*** Data ***

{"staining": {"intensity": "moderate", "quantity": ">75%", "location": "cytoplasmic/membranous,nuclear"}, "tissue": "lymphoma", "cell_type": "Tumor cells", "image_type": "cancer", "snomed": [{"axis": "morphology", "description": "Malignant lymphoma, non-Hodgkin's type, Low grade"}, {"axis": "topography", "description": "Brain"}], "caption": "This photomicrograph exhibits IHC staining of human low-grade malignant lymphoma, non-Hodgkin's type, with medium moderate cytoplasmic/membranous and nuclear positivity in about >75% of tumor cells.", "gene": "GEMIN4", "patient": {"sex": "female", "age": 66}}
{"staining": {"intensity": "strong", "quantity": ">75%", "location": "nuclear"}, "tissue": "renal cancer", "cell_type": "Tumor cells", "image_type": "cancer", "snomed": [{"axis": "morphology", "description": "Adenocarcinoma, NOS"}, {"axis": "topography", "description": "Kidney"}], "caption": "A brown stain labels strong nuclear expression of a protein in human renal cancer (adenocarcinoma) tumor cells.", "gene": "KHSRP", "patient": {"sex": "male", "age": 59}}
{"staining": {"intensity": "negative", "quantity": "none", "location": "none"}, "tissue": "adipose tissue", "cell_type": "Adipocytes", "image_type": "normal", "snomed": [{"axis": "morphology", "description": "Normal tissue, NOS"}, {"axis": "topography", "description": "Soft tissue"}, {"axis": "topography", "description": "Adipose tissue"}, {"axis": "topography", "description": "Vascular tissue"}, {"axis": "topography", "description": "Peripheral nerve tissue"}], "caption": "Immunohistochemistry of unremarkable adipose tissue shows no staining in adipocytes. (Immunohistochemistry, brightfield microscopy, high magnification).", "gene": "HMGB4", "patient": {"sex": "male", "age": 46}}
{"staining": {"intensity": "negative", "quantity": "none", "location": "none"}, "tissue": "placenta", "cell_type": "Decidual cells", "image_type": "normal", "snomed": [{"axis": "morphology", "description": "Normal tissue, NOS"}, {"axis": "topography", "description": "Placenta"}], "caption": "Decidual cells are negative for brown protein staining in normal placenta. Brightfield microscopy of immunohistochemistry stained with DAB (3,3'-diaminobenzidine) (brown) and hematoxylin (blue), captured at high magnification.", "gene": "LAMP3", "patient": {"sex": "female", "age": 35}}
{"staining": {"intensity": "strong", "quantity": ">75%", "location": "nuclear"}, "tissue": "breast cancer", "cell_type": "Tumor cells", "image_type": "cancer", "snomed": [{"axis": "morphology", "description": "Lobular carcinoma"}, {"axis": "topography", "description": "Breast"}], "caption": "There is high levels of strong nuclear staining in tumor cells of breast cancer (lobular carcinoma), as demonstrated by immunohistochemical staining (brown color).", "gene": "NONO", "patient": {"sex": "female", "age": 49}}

*** End of Data ***

## Your task
Return the full data above, line for line.

## Exercise response
{"staining": {"intensity": "moderate", "quantity": ">75%", "location": "cytoplasmic/membranous,nuclear"}, "tissue": "lymphoma", "cell_type": "Tumor cells", "image_type": "cancer", "snomed": [{"axis": "morphology", "description": "Malignant lymphoma, non-Hodgkin's type, Low grade"}, {"axis": "topography", "description": "Brain"}], "caption": "This photomicrograph exhibits IHC staining of human low-grade malignant lymphoma, non-Hodgkin's type, with medium moderate cytoplasmic/membranous and nuclear positivity in about >75% of tumor cells.", "gene": "GEMIN4", "patient": {"sex": "female", "age": 66}}
{"staining": {"intensity": "strong", "quantity": ">75%", "location": "nuclear"}, "tissue": "renal cancer", "cell_type": "Tumor cells", "image_type": "cancer", "snomed": [{"axis": "morphology", "description": "Adenocarcinoma, NOS"}, {"axis": "topography", "description": "Kidney"}], "caption": "A brown stain labels strong nuclear expression of a protein in human renal cancer (adenocarcinoma) tumor cells.", "gene": "KHSRP", "patient": {"sex": "male", "age": 59}}
{"staining": {"intensity": "negative", "quantity": "none", "location": "none"}, "tissue": "adipose tissue", "cell_type": "Adipocytes", "image_type": "normal", "snomed": [{"axis": "morphology", "description": "Normal tissue, NOS"}, {"axis": "topography", "description": "Soft tissue"}, {"axis": "topography", "description": "Adipose tissue"}, {"axis": "topography", "description": "Vascular tissue"}, {"axis": "topography", "description": "Peripheral nerve tissue"}], "caption": "Immunohistochemistry of unremarkable adipose tissue shows no staining in adipocytes. (Immunohistochemistry, brightfield microscopy, high magnification).", "gene": "HMGB4", "patient": {"sex": "male", "age": 46}}
{"staining": {"intensity": "negative", "quantity": "none", "location": "none"}, "tissue": "placenta", "cell_type": "Decidual cells", "image_type": "normal", "snomed": [{"axis": "morphology", "description": "Normal tissue, NOS"}, {"axis": "topography", "description": "Placenta"}], "caption": "Decidual cells are negative for brown protein staining in normal placenta. Brightfield microscopy of immunohistochemistry stained with DAB (3,3'-diaminobenzidine) (brown) and hematoxylin (blue), captured at high magnification.", "gene": "LAMP3", "patient": {"sex": "female", "age": 35}}
{"staining": {"intensity": "strong", "quantity": ">75%", "location": "nuclear"}, "tissue": "breast cancer", "cell_type": "Tumor cells", "image_type": "cancer", "snomed": [{"axis": "morphology", "description": "Lobular carcinoma"}, {"axis": "topography", "description": "Breast"}], "caption": "There is high levels of strong nuclear staining in tumor cells of breast cancer (lobular carcinoma), as demonstrated by immunohistochemical staining (brown color).", "gene": "NONO", "patient": {"sex": "female", "age": 49}}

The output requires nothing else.